**Tasks:**
1/ According to the Green Festival article, how many people are estimated to have attended the event?
2/ Pick up the Green Festival article after its last sentence and keep writing it.

**Extracted text:**
⟨

By Melody Parker

The Green Festival shook the San Francisco Concourse Exhibition Center with an estimated 41,000 attendees, Nov. 9-11.

This enormous party came equipped with the best attributes: organic food and drinks, live music, and further entertainment in the form of over 400 “green” exhibits that encouraged eco-friendly products or causes.

The event brought in products from Sri Lankan elephant dung paper to solar-powered backpacks and tote backs, and everything in between.

A few of the exhibits shined above the crowd of well-intentioned organizations and companies.

Earth Justice, the largest environmental law firm in the nation, takes on environmental cases with no cost to the client—government, NGOs, and individuals provide the funding.

Save Your World sells body products with the guarantee that for every product sold, one acre of rainforest will be saved for a year.

This is possible due to their partnership with Conservation International that is able to pay royalties on 200,000 acres of northern Amazonian rainforest to the Guyana Forestry Commission.

⟩

**Entries provided:**

⟨

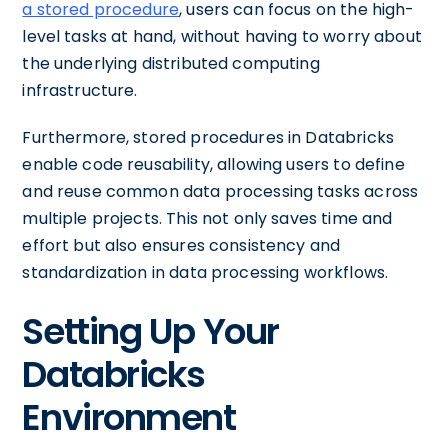
a stored procedure
, users can focus on the high-
level tasks at hand, without having to worry about
the underlying distributed computing
infrastructure.
Furthermore, stored procedures in Databricks
enable code reusability, allowing users to define
and reuse common data processing tasks across
multiple projects. This not only saves time and
effort but also ensures consistency and
standardization in data processing workflows.
Setting Up Your
Databricks
Environment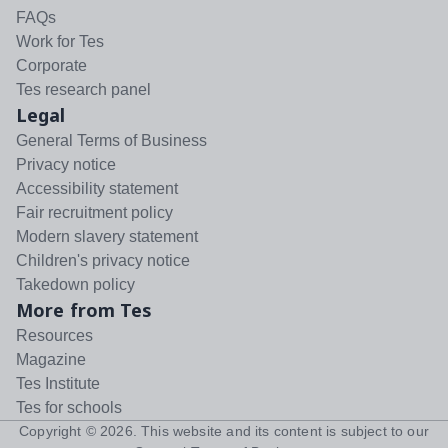
FAQs
Work for Tes
Corporate
Tes research panel
Legal
General Terms of Business
Privacy notice
Accessibility statement
Fair recruitment policy
Modern slavery statement
Children's privacy notice
Takedown policy
More from Tes
Resources
Magazine
Tes Institute
Tes for schools
Copyright ©
2026
. This website and its content is subject to our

⟩

**Solved tasks:**
1/ An estimated 41,000 people attended.

2/
Unlike other groups that work to defend rainforest habitat, Save Your World is a for-profit company.

“We want to set an example where you can be both sustainable and profitable,” said Scott Cecil, president of Save Your World.

Dr. Bronner’s Magic Soap company also goes beyond selling organic body products by donating 30-70 percent of their profits to charitable causes.

Michael Bronner, grandson of the founder, talked to me about the company’s social awareness: “No one can earn more than five times that of our lowest paid employee,” he said, adding that “constructive capitalism is where you share the profit with the workers and the earth from which you made it.”

The buzz for this event was inescapable, with foot traffic thick enough to crowd-surf.

If the stimulation became overwhelming, one could retreat to the less crowded art station or the alcohol sampling area.

Happy, glowing faces mixed and mingled through the appropriate earthy scents that spread from the many exhibits of body products.

This unique event takes place each year in three other cities nationwide, including Washington D.C., which celebrated “green” last month, and Seattle and Chicago, which will hold festivals in the spring.

The festival in San Francisco was made possible by nearly 1,200 volunteers who worked to ensure a smooth run and a low-waste result.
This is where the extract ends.